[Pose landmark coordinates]
Start of Block
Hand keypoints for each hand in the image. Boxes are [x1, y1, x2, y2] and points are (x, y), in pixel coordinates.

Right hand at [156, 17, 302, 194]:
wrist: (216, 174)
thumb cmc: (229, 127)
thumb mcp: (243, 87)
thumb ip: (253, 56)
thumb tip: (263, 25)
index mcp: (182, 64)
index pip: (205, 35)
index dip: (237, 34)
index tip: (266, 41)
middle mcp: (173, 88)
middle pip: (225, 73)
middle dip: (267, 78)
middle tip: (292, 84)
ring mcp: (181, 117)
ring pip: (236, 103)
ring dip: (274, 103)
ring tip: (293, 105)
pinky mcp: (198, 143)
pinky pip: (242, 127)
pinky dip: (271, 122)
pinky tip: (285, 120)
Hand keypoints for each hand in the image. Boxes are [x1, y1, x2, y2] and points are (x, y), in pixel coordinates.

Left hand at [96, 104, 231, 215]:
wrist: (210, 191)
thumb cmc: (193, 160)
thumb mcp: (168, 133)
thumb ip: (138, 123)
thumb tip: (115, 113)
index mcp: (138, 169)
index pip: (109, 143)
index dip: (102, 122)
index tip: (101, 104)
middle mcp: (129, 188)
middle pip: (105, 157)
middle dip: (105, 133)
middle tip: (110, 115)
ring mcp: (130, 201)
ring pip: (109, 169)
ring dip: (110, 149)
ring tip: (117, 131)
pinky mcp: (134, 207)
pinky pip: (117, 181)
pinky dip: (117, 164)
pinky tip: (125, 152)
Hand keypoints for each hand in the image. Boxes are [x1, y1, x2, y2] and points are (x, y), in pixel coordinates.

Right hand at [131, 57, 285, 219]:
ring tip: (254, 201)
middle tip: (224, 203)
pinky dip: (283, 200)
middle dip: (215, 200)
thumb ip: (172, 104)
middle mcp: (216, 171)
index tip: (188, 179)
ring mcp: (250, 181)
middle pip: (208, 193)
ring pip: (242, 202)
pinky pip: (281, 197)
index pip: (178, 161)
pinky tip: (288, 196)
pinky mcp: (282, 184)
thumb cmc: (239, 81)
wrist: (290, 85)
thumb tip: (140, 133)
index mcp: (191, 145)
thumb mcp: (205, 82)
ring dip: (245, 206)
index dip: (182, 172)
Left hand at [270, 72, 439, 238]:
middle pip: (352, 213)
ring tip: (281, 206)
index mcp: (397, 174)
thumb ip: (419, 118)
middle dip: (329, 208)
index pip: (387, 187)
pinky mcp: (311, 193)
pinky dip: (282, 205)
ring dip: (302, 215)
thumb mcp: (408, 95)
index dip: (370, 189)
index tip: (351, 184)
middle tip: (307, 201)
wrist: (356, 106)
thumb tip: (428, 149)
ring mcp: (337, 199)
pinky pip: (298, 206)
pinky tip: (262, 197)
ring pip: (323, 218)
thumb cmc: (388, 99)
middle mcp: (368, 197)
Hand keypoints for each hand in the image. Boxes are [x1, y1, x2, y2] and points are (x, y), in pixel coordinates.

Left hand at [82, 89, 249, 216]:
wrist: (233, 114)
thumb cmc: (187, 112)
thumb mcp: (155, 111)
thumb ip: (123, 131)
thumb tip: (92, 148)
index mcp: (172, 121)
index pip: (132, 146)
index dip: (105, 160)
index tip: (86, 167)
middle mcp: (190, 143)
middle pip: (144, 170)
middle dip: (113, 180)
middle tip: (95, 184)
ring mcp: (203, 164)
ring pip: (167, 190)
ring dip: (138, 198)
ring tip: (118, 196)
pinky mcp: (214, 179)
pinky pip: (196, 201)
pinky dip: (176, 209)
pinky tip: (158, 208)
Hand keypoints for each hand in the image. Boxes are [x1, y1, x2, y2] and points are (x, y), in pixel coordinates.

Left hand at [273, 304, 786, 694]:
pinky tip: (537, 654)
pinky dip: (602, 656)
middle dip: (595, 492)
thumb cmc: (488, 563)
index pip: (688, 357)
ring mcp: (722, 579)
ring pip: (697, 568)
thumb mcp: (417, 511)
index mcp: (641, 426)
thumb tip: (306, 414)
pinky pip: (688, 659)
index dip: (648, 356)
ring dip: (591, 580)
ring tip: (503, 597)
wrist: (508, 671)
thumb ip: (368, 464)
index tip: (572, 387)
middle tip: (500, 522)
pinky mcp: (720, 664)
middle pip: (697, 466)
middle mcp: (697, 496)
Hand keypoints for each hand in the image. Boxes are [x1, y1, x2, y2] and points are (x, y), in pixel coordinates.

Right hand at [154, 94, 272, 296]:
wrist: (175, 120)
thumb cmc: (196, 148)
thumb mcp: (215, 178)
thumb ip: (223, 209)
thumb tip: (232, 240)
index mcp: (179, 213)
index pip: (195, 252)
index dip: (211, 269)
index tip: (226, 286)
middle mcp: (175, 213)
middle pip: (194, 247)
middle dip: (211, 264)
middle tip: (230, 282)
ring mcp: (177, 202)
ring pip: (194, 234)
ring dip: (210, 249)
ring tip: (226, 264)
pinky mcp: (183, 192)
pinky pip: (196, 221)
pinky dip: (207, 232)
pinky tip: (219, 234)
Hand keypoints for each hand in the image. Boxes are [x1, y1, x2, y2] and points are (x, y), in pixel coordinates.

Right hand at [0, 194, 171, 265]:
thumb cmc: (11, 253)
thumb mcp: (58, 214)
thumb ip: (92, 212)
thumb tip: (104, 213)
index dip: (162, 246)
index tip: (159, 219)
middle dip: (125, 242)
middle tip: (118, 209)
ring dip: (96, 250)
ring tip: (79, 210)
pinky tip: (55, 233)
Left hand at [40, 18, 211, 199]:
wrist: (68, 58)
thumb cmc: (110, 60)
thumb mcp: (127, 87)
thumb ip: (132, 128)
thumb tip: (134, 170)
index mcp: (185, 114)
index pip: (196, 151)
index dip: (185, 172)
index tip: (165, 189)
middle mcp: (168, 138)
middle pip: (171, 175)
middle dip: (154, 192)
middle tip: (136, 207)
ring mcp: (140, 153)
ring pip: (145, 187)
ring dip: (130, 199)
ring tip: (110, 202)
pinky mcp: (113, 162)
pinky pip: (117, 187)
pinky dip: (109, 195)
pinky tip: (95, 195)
End of Block
#### Work task
Given the records above, return exactly the lines starting at the line containing "pinky pip: (242, 127)" and ending at the line containing "thumb cmc: (193, 160)", including both.

#### Result of the exercise
pinky pip: (242, 127)
pinky dip: (271, 122)
pinky tip: (285, 120)
Hand keypoints for each hand in the image. Boxes are [x1, y1, x2, y2] and points are (x, y), in pixel coordinates.

Left hand at [96, 104, 231, 215]:
wrist: (210, 191)
thumb cmc: (193, 160)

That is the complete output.